I follow this guide for KD Knowledge Distillation and the source as
class Distiller(keras.Model):
def __init__(self, student, teacher):
super().__init__()
self.teacher = teacher
self.student = student
def compile(
self,
optimizer,
metrics,
student_loss_fn,
distillation_loss_fn,
alpha=0.1,
temperature=3,
):
"""Configure the distiller.
Args:
optimizer: Keras optimizer for the student weights
metrics: Keras metrics for evaluation
student_loss_fn: Loss function of difference between student
predictions and ground-truth
distillation_loss_fn: Loss function of difference between soft
student predictions and soft teacher predictions
alpha: weight to student_loss_fn and 1-alpha to distillation_loss_fn
temperature: Temperature for softening probability distributions.

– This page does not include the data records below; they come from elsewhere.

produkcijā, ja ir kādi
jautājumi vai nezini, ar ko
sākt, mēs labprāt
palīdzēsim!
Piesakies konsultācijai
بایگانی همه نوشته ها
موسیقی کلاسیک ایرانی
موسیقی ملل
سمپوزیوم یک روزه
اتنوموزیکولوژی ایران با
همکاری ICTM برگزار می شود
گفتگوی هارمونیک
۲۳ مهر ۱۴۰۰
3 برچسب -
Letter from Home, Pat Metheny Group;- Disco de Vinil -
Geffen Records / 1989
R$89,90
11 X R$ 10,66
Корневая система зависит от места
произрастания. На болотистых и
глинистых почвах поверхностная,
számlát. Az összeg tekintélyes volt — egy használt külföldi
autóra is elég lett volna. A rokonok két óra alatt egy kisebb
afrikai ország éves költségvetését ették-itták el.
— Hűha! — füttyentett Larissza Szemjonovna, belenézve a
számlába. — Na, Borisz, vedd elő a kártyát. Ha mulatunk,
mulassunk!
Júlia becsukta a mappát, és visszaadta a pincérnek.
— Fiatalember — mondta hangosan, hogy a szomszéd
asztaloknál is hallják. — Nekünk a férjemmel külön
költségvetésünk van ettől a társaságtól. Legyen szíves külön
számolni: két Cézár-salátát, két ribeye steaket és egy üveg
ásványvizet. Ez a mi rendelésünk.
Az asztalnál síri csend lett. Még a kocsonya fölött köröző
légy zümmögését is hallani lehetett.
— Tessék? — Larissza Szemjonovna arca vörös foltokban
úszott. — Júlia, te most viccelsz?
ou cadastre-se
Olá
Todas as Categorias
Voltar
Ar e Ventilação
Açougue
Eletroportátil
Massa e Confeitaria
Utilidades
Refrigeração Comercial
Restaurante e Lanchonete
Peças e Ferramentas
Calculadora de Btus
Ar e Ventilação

Larger temperature gives softer distributions.
"""
super().compile(optimizer=optimizer, metrics=metrics)
self.student_loss_fn = student_loss_fn
self.distillation_loss_fn = distillation_loss_fn
self.alpha = alpha
self.temperature = temperature
def compute_loss(
self, x=None, y=None, y_pred=None, sample_weight=None, allow_empty=False
):
teacher_pred = self.teacher(x, training=False)
student_loss = self.student_loss_fn(y, y_pred)
distillation_loss = self.distillation_loss_fn(
ops.softmax(teacher_pred / self.temperature, axis=1),
ops.softmax(y_pred / self.temperature, axis=1),
) * (self.temperature**2)
loss = self.alpha * student_loss + (1 - self.alpha) * distillation_loss
return loss
def call(self, x):
return self.student(x)
When training, at each epoch does the customized function call() is called?
Or it is only called when we call evaluate() or predict() after training?
Thank you.